Posts Tagged ‘No. Conway’

A Haven of Mentschlichkeit*

Yesterday I had an experience that perfectly sums up why I love living in the White Mountains, and it has nothing to do with hiking, camping, or kayaking.

I traveled the 45 minutes to my “local” supermarket for my weekly shopping trip.  As I stood in line, there were four people ahead of me.  The first, an elderly person, had just received her receipt, which came with a separate tape that printed out a coupon: “Spend $75 on your order and get $5 off.”

The lady turned to the person next to her in line.  “Oh, why don’t you take this coupon and use it on your order?  I’m just a single person living alone, and there is no way I can spend $75 on my shopping.”

The man was delighted.  “Thanks!” he said.  But when the cashier totaled his order, he was many dollars short of the $75 to benefit from the coupon.  He certainly could have pocketed the coupon for use the following week.  But instead, he turned to the person next to him, and said, “Here, maybe you can use this coupon.”

= WHAT TO PRODUCE =
In the post about the supermarket trip, what did the coupon printed with the elderly woman's receipt offer?

= DATA EXTRACT =
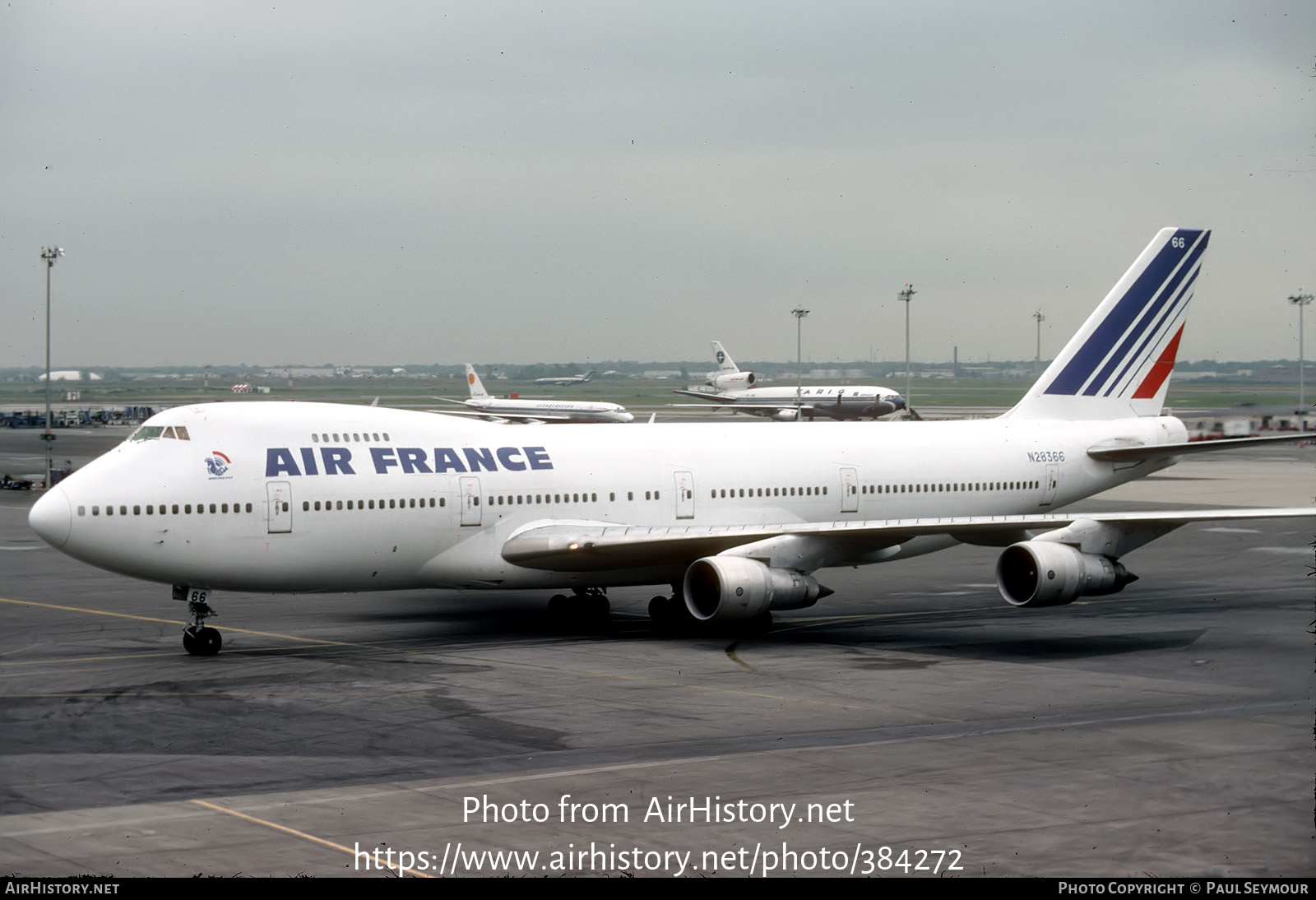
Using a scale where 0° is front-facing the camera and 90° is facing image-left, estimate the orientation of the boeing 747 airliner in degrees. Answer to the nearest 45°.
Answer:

= ANSWER TO THIS PROBLEM =
It offered $5 off an order of $75.